The following is Theorem 22.15 from Reiner's _Maximal Orders_:

> **Theorem.** For each maximal left ideal $M$ of a maximal $R$-order $\Lambda$ in a separable $K$-algebra $A$, there is a unique prime (2-sided) ideal $\mathfrak{P}$ of $\Lambda$ such that

>> $\mathfrak{P} \subset M \subset \Lambda$ and $\mathfrak{P} = \operatorname{ann}_\Lambda \Lambda/M = \{ x \in \Lambda | x\Lambda \subset M \}.$

> We say that $M$ _belongs_ to $\mathfrak{P}$.
Then $\Lambda/M$ is a simple left module over the simple ring $\Lambda/\mathfrak{P}$.
Conversely, each $\mathfrak{P}$ determines a maximal left ideal $M$ of $\Lambda$ which belongs to $\mathfrak{P}$.

In the last sentence, the word "determines" suggests to me that the ideal $M$ belonging to $\mathfrak{P}$ should be unique, but I would also expect the word "unique" to appear in the statement of the theorem.  The proof gives only the existence of such an $M$.

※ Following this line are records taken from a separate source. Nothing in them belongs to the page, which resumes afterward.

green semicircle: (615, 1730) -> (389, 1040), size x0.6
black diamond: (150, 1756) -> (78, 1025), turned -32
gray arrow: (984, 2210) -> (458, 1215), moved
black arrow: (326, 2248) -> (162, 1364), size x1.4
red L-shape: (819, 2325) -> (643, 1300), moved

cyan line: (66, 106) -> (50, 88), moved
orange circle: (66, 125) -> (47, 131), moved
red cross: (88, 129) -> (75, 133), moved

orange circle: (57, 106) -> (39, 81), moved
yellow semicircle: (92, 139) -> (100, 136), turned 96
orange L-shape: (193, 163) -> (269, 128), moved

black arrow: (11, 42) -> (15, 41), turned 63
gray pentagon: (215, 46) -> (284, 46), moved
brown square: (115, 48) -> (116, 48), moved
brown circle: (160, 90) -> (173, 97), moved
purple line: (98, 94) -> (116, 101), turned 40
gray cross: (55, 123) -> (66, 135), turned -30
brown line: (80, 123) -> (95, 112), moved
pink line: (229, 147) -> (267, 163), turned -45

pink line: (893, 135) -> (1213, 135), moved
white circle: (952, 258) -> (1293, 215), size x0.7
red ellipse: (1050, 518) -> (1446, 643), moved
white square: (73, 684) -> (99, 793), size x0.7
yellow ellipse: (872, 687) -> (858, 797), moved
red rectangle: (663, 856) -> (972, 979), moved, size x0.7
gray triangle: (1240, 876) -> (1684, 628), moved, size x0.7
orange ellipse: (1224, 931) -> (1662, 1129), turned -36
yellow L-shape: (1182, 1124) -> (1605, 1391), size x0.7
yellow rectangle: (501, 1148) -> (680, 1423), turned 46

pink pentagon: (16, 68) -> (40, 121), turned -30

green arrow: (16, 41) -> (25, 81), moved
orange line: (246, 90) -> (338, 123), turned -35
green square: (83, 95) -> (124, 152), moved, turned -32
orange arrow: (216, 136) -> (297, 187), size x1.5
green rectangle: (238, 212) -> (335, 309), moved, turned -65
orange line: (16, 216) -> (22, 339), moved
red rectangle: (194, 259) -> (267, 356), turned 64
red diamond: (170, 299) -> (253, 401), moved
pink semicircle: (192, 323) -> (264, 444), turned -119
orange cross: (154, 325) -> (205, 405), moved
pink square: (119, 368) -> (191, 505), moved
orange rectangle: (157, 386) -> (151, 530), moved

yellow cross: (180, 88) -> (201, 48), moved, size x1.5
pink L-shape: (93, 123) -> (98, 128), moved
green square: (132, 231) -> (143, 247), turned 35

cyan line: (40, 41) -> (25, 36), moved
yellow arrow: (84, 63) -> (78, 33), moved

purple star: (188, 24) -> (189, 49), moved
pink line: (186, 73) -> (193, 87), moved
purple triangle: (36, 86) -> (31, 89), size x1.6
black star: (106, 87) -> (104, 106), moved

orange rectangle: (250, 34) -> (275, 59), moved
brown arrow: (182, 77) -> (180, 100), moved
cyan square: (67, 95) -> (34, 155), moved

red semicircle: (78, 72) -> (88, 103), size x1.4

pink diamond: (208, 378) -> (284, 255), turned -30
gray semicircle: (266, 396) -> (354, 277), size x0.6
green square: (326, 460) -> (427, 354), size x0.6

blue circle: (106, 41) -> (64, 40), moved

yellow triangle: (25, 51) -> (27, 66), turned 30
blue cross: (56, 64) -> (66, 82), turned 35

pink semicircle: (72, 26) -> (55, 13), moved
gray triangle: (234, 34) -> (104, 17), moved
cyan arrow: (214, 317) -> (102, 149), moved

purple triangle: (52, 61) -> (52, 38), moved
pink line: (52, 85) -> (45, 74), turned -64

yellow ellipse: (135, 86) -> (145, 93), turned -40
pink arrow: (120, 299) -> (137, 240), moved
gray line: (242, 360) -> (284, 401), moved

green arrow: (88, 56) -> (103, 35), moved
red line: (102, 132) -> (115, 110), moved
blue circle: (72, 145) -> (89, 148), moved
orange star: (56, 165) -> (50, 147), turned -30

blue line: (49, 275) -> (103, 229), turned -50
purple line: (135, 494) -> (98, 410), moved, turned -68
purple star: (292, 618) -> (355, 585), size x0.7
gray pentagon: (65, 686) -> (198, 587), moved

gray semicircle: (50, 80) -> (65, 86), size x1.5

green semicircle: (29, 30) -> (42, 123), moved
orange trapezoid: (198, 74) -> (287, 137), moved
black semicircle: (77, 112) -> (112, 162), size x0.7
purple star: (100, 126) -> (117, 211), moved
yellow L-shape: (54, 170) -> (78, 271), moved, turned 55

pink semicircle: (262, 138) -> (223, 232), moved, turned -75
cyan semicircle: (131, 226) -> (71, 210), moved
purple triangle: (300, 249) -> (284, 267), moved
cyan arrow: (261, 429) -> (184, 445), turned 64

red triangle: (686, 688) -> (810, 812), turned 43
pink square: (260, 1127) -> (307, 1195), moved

Indeed I think that the ideal need not be unique: let $M$ be a maximal left $\Lambda$-ideal belonging to $\mathfrak{P}$ with right order $\Lambda' \neq \Lambda$.
If $u$ is a unit of $\Lambda$ not in $\Lambda'$, then $uMu^{-1}$ is a maximal left $\Lambda$-ideal belonging to $\mathfrak{P}$ and distinct from $M$.

Is this the only way in which uniqueness can fail?  That is:

> Let $\mathfrak{P}$ be a prime ideal of $\Lambda$ and $M$, $M'$ maximal left $\Lambda$-ideals belonging to $\mathfrak{P}$.
Is there a unit $u$ of $\Lambda$ such that $M' = uMu^{-1}$ ?